My first thought in reading the question was “if your browser is doing that, your platform architecture has… some room for improvement”.
Having room for nontrivial improvement is, to be fair, a normal state of affairs for platforms.
This has certainly made conference calls significantly more usable. I feel like it must have come around during 2020, because I feel like pre-covid I would go around BEGGING everyone I did calls with to get a headset, because otherwise everyone else's voice would echo back through their microphone 0.75s later. Today I recently realized I could just literally do calls out loud on my laptop mic and speaker and somehow it works. Nice to know why!
This assumes there is an OS-managed software mixer sitting in the middle of all audio streams between programs and devices. Historically, that wasn't the case, because it would introduce a lot of latency and jitter in the audio. I believe it is still possible for a program to get exclusive access to an audio output device on Windows (WASAPI) and Linux (ALSA).
Historically, true, but nowadays it's pretty much standard for all the big OS.

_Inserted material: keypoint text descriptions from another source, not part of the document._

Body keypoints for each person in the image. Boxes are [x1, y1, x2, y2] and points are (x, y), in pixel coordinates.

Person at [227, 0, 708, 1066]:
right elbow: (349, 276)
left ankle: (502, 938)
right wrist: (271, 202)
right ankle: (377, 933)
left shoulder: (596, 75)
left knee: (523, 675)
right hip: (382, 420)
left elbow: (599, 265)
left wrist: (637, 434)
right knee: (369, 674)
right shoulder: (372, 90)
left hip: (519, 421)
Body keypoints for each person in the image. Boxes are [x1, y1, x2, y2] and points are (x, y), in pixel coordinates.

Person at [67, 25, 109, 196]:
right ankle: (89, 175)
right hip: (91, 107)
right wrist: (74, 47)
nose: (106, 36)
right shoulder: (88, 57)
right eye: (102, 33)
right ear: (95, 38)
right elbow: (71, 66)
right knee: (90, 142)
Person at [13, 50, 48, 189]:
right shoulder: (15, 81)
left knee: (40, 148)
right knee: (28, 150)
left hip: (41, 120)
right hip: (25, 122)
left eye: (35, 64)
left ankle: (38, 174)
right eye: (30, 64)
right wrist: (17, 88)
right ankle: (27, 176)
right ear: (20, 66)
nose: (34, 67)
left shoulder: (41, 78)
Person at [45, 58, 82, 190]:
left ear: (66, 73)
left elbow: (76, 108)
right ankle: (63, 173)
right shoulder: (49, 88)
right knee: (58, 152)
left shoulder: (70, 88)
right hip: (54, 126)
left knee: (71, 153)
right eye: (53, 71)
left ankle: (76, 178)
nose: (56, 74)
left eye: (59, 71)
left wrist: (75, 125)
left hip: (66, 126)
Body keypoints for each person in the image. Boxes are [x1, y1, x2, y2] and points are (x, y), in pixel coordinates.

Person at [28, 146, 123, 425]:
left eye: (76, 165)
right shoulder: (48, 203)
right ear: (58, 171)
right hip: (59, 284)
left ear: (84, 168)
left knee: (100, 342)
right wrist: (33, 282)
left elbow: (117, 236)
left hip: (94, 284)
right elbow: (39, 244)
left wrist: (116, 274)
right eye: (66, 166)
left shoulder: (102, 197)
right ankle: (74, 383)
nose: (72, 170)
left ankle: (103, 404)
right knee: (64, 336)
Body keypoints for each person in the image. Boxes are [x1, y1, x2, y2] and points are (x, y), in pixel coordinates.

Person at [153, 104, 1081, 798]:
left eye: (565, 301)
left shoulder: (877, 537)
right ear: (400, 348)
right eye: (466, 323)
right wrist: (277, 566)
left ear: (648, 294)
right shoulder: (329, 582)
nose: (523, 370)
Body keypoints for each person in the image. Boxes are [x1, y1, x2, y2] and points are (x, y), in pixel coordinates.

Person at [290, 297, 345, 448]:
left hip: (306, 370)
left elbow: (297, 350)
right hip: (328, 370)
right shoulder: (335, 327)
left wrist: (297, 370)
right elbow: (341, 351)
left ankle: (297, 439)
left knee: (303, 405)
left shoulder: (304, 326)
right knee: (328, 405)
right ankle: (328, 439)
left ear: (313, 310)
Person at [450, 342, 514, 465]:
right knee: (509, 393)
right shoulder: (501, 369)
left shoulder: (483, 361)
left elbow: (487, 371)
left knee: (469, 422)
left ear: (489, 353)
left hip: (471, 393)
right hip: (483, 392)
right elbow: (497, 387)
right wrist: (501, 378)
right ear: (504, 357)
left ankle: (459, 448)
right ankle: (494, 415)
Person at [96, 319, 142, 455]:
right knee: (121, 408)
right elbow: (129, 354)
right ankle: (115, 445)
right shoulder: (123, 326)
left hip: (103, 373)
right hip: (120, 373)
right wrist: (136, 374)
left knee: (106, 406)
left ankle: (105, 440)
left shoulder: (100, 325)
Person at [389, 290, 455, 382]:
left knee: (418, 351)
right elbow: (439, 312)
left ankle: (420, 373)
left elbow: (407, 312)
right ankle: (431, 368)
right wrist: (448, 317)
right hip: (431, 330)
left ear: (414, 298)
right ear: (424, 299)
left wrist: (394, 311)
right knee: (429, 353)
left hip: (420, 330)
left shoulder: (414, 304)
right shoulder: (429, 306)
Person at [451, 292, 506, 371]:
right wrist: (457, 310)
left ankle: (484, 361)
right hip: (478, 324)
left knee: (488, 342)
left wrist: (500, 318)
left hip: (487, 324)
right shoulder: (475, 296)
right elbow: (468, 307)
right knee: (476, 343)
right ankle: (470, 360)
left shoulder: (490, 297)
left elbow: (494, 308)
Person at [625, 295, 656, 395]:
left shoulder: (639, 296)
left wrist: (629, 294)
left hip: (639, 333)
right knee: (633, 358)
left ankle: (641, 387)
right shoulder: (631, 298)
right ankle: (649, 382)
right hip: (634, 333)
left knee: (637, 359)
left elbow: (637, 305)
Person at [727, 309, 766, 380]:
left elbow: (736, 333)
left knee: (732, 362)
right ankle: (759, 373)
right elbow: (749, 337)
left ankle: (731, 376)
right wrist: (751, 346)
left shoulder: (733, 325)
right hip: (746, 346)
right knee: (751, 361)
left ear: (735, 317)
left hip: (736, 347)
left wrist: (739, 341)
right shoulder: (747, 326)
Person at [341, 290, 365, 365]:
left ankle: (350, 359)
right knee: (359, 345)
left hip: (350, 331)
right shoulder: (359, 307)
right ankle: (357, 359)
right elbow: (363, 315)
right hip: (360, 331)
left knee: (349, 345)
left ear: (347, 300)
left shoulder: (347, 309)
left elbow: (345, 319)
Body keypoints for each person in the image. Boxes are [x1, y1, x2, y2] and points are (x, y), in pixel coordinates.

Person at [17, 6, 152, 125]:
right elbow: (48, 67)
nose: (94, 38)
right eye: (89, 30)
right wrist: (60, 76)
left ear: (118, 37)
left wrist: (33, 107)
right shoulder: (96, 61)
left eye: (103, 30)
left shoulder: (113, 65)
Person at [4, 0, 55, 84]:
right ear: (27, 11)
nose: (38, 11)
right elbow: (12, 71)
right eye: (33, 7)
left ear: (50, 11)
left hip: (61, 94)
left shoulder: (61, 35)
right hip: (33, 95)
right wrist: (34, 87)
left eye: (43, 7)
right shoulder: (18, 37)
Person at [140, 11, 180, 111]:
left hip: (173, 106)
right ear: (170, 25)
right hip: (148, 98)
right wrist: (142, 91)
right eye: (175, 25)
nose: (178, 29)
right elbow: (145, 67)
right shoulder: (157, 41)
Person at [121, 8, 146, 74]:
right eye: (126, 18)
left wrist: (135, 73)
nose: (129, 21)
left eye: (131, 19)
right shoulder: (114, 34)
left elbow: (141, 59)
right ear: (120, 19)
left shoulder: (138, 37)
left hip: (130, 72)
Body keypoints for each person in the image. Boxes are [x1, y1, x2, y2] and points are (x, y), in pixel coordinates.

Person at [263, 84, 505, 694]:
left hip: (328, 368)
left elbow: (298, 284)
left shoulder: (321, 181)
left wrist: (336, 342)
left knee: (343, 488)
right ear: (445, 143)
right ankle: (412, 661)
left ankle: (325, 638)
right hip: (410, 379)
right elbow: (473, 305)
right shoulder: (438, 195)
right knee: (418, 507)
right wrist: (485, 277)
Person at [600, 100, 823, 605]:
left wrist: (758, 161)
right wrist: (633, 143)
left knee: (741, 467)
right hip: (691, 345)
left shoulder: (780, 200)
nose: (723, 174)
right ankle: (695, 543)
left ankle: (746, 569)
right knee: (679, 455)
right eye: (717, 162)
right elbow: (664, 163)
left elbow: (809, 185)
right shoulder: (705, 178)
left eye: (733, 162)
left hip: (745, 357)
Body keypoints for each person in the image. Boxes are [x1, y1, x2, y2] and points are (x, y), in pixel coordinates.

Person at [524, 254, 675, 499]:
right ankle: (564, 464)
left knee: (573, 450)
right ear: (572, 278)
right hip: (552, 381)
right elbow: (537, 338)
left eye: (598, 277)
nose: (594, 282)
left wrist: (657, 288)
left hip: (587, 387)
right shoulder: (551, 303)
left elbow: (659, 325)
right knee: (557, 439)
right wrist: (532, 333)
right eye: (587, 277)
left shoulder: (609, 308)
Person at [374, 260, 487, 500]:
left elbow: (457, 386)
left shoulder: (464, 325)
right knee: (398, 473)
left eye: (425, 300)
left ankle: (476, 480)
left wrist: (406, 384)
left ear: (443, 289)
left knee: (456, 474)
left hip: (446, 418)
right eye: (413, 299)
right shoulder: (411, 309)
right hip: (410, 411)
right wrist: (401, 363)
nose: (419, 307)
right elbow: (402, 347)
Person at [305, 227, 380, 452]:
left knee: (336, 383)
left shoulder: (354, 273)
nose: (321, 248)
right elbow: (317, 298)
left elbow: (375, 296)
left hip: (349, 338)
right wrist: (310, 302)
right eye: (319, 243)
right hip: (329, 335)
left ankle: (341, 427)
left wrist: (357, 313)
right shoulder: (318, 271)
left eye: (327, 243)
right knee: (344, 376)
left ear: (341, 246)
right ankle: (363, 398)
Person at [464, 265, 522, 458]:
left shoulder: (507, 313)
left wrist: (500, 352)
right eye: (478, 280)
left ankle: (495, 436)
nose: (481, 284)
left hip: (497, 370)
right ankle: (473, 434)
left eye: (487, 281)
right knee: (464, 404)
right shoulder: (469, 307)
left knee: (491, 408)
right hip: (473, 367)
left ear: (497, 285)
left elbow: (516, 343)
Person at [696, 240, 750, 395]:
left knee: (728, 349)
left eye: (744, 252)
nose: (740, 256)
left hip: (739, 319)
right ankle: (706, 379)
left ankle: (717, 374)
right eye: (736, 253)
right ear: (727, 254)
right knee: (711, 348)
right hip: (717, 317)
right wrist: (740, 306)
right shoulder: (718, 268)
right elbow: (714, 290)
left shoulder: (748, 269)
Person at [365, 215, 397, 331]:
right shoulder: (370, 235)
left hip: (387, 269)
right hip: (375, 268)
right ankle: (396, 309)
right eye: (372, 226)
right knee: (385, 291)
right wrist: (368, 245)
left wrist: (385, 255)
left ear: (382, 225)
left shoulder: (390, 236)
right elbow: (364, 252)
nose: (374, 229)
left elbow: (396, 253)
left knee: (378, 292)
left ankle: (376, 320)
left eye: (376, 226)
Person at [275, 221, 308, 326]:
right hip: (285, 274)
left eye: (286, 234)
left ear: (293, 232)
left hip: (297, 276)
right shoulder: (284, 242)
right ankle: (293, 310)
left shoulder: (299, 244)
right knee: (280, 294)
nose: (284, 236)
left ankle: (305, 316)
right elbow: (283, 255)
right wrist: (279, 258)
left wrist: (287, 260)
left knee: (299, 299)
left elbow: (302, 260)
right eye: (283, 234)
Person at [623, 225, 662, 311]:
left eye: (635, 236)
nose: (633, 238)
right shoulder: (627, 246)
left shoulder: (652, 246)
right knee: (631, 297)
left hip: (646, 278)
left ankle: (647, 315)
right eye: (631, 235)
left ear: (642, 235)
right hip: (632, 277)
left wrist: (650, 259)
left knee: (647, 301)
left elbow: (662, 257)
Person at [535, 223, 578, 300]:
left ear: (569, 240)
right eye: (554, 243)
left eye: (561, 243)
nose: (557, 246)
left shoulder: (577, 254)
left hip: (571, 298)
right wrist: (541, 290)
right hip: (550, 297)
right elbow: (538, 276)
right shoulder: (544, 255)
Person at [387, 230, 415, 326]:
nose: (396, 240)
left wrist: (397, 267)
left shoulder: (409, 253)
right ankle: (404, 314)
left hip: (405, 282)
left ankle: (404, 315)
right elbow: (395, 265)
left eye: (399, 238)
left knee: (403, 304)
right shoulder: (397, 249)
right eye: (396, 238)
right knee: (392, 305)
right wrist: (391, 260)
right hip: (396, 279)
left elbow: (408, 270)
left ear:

Being able to get exclusive access/bypass the system via certain means (ASIO would be another) doesn't make it go away.

The OS doesn't know that the application doesn't want feedback from the speaker, and not 100% of applications will want such filtering. I think a best practice from the OS side would be to provide it as an optional flag. (Default could be on or off, with reasonable possibility for debate in either direction, but an app that really knows what it wants should be able to ask for it.)
There is a third place: a common library that all the apps use. If it is in the OS then it becomes brittle. If there's an improvement in the technology which requires an API change, that becomes difficult without keeping backwards compatibility or the previous implementation forever. Instead, there would be a newer generation common library which might eventually replace the first but only if the entire ecosystem chooses to leave the old one behind. Meanwhile there'd be a place for both. Apps that share use of a library would simply dynamically link to it.

This is the way things usually work in the Free Software world. For example: need JPEG support? You'll probably end up linking to libjpeg or an equivalent. Most languages have a binding to the same library.

Is that part of the OS? I guess the answer depends on how you define OS. On a Free Software platform it's difficult to say when a given library is part of the OS and when it is not.

> If it is in the OS then it becomes brittle

My experience is the opposite. When it's part of the OS, it's stable and you just say "you need OS version X or better" and it will just work. When it's a library, you eventually end up in dependency hell of deprecated libraries and differing versions (or worst case, the JavaScript ecosystem when the platform provides almost nothing and you get npm).

Depends on the OS I guess. When it's established enough, all distributions carry a high enough version that it's not an issue. If it's not established enough, I'd argue that it isn't ready to be part of an "OS" anyway (regardless of the definition of that word).
I suppose the OS probably makes something like this available, when using Voiceover on Mac and presenting in teams by default only the mic comes into teams, you need to do something to share the other processes audio.

That's mac of course but in my experience Windows is much more trusting of what it gives applications access to so I suppose the same thing is available there.

How sure are you that Basically every application wants this? So should there be a flag at the os level for enabling the cancellation? How do you control that flag?
It would be trivial to pass that flag in whatever API the application calls to request access to the microphone stream.
Did you just invent yet another linux audio stack?